(Dataset entries)
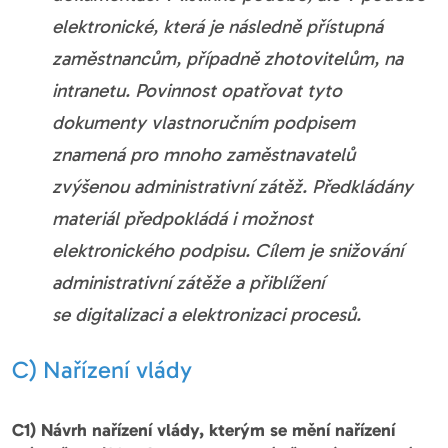
elektronické, která je následně přístupná
zaměstnancům, případně zhotovitelům, na
intranetu. Povinnost opatřovat tyto
dokumenty vlastnoručním podpisem
znamená pro mnoho zaměstnavatelů
zvýšenou administrativní zátěž. Předkládány
materiál předpokládá i možnost
elektronického podpisu. Cílem je snižování
administrativní zátěže a přiblížení
se digitalizaci a elektronizaci procesů.
C) Nařízení vlády
C1) Návrh nařízení vlády, kterým se mění nařízení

- **WORK REQUEST**: Without the pictures, print the records in full, exactly as they appear.

- **WRITTEN REPLY**:
elektronické, která je následně přístupná
zaměstnancům, případně zhotovitelům, na
intranetu. Povinnost opatřovat tyto
dokumenty vlastnoručním podpisem
znamená pro mnoho zaměstnavatelů
zvýšenou administrativní zátěž. Předkládány
materiál předpokládá i možnost
elektronického podpisu. Cílem je snižování
administrativní zátěže a přiblížení
se digitalizaci a elektronizaci procesů.
C) Nařízení vlády
C1) Návrh nařízení vlády, kterým se mění nařízení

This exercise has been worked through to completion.